▸ **DIRECTIVE 1**: In the LP-DiF abstract, what do the authors maintain for each class to preserve its old knowledge?

▸ **TEXT EXCERPT**:
┌──

Learning Prompt with Distribution-Based Feature Replay for Few-Shot Class-Incremental Learning

Few-shot Class-Incremental Learning (FSCIL) aims to continuously learn new classes based on very limited training data without forgetting the old ones encountered. Existing studies solely relied on pure visual networks, while in this paper we solved FSCIL by leveraging the Vision-Language model (e.g., CLIP) and propose a simple yet effective framework, named Learning Prompt with Distribution-based Feature Replay (LP-DiF). We observe that simply using CLIP for zero-shot evaluation can substantially outperform the most influential methods. Then, prompt tuning technique is involved to further improve its adaptation ability, allowing the model to continually capture specific knowledge from each session. To prevent the learnable prompt from forgetting old knowledge in the new session, we propose a pseudo-feature replay approach. Specifically, we preserve the old knowledge of each class by maintaining a feature-level Gaussian distribution with a diagonal covariance matrix, which is estimated by the image features of training images and synthesized features generated from a VAE. When progressing to a new session, pseudo-features are sampled from old-class distributions combined with training images of the current session to optimize the prompt, thus enabling the model to learn new knowledge while retaining old knowledge. Experiments on three prevalent benchmarks, i.e., CIFAR100, mini-ImageNet, CUB-200, and two more challenging benchmarks, i.e., SUN-397 and CUB-200$^*$ proposed in this paper showcase the superiority of LP-DiF, achieving new state-of-the-art (SOTA) in FSCIL. Code is publicly available at https://github.com/1170300714/LP-DiF.

翻译：小样本类增量学习旨在基于极少的训练数据持续学习新类别，同时不遗忘已学习的旧类别。现有研究仅依赖纯视觉网络，而本文通过利用视觉-语言模型（如CLIP）解决FSCIL问题，并提出一种简单有效的框架——基于分布特征重放的提示学习（LP-DiF）。我们发现，直接使用CLIP进行零样本评估即可显著超越最具影响力的方法。随后引入提示调优技术以进一步提升其适应能力，使模型能够持续从每个会话中捕获特定知识。为防止可学习提示在新会话中遗忘旧知识，我们提出一种伪特征重放方法。具体而言，我们通过维护一个特征级高斯分布（采用对角协方差矩阵）来保存每个类别的旧知识，该分布由训练图像的图像特征和变分自编码器生成的合成特征共同估计。进入新会话时，从旧类别分布中采样伪特征，并结合当前会话的训练图像优化提示，从而使模型在学习新知识的同时保留旧知识。在三个主流基准（CIFAR100、mini-ImageNet、CUB-200）及本文提出的两个更具挑战性基准（SUN-397和CUB-200$^*$）上的实验表明，LP-DiF展现了优越性，在FSCIL中取得了新的最优性能。代码已开源：https://github.com/1170300714/LP-DiF。

└──

▸ **PROVIDED DATA**:
┌──

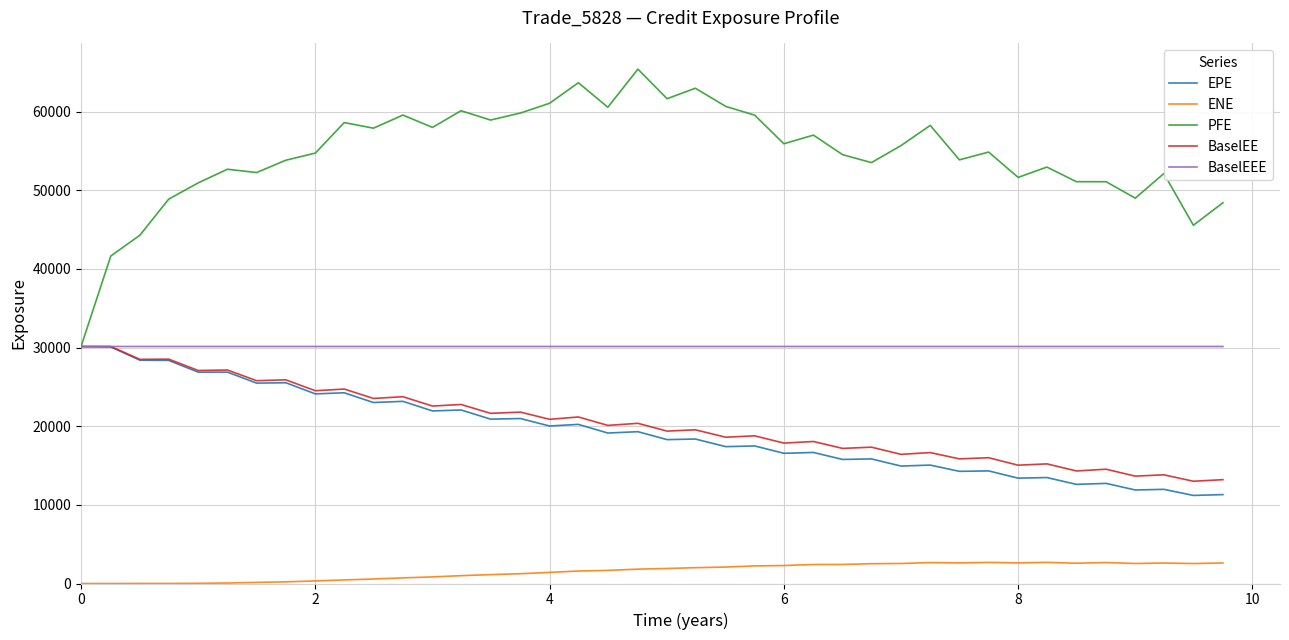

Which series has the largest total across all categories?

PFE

└──
┌──

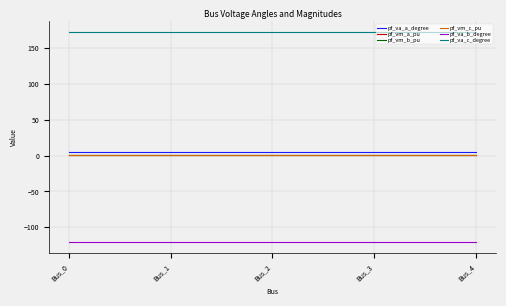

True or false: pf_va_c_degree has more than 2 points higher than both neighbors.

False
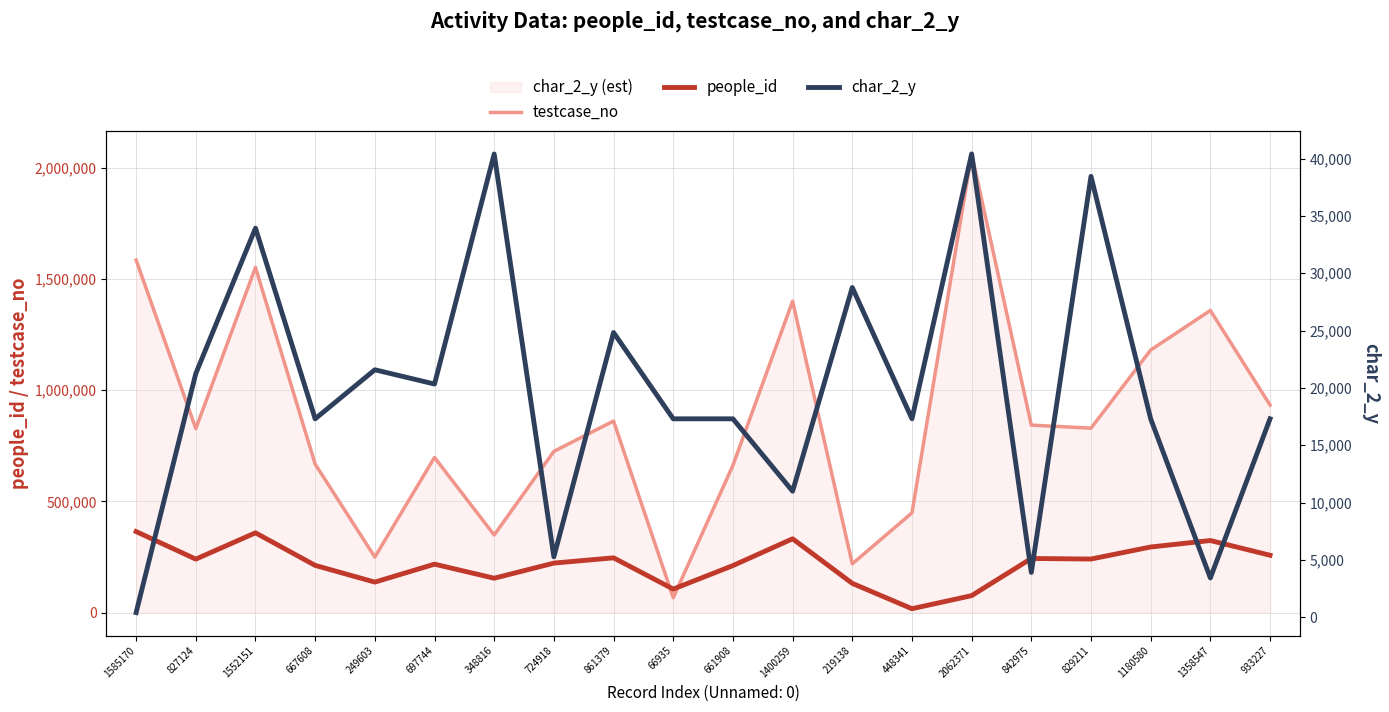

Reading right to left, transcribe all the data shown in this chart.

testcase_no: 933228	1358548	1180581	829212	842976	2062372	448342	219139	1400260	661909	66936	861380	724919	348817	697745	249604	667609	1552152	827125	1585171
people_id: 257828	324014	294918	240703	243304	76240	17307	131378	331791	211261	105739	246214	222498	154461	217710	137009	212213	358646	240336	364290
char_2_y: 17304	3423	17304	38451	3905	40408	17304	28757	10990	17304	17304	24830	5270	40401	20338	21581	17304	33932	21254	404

└──
┌──

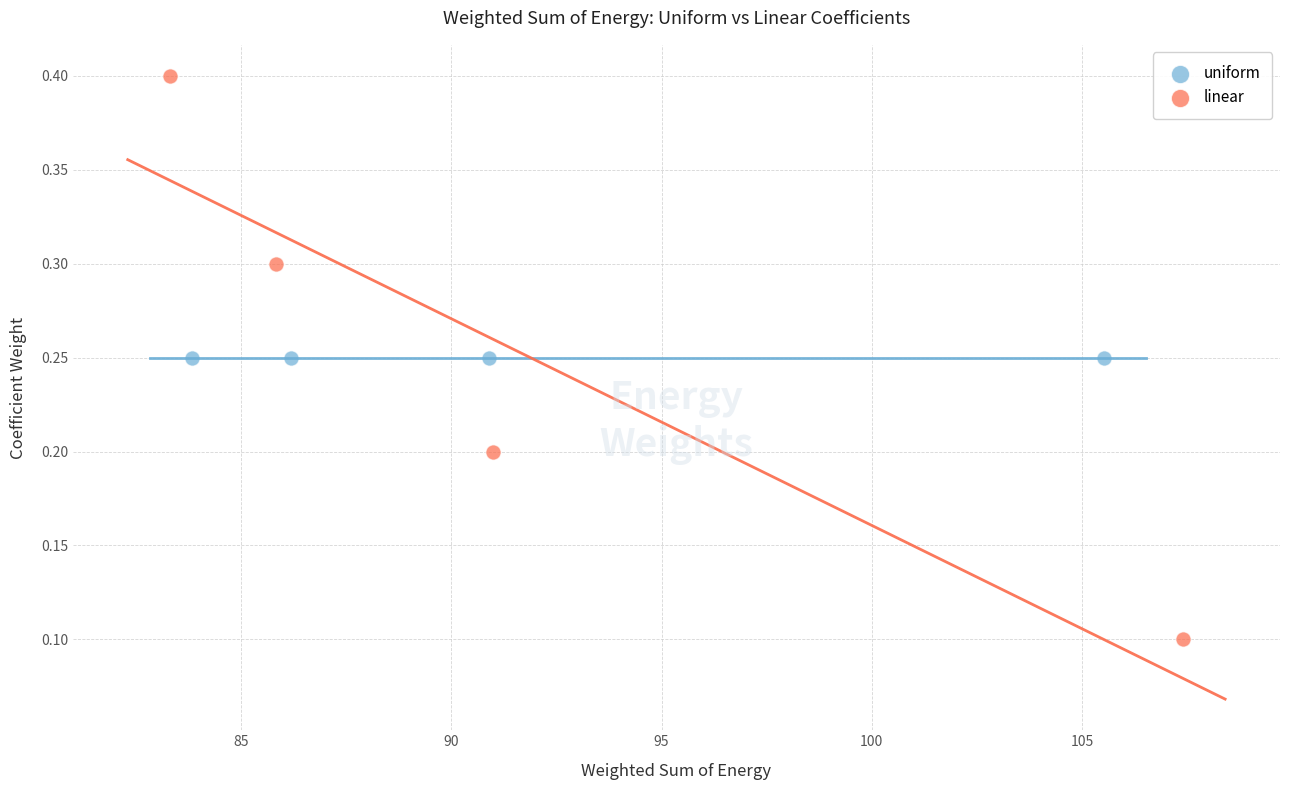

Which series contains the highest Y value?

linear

└──

▸ **DIRECTIVE 2**: Duplicate the part of the records that opens with the line containing "True or false: pf_va_c_degree" and closes with the line containing "Reading right to", keeping both of those lines and leaving out any pictures.

▸ **WRITTEN RESPONSE 1**: A feature-level Gaussian distribution with a diagonal covariance matrix.

▸ **WRITTEN RESPONSE 2**:
True or false: pf_va_c_degree has more than 2 points higher than both neighbors.

False

Reading right to left, transcribe all the data shown in this chart.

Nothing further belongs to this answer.